__SUPPLIED DATA__
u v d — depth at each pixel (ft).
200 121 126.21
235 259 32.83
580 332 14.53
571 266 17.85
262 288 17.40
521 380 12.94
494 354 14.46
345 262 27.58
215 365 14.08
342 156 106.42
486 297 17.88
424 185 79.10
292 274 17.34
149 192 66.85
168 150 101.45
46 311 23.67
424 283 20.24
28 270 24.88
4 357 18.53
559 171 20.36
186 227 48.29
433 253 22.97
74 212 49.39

---

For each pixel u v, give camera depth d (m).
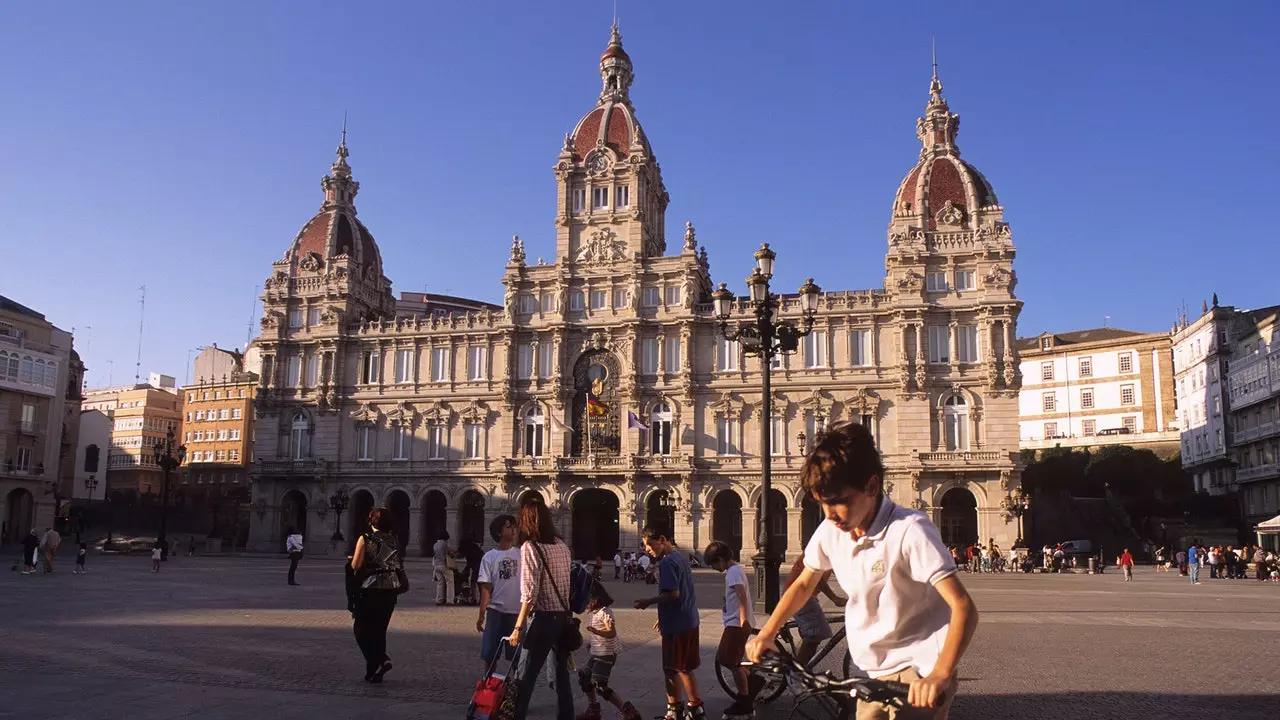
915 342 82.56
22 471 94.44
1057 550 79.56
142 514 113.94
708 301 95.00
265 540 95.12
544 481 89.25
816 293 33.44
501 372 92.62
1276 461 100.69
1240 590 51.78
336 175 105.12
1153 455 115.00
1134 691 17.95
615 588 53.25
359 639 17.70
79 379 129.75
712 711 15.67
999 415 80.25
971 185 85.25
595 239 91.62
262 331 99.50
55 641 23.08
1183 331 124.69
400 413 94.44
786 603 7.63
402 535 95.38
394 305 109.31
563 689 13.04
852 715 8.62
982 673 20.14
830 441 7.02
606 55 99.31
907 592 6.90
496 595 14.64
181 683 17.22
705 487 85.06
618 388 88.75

--

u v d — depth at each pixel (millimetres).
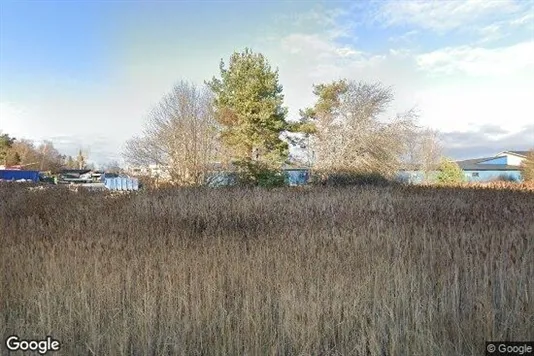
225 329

__EXERCISE OBJECTIVE__
All lines carrying the word "depth" must be copied from the data above.

__SOLUTION FOR THIS TASK__
u v d — depth at each pixel (ft).
For each pixel u v, give camera depth d (m).
u v d — depth at each pixel (millimetres).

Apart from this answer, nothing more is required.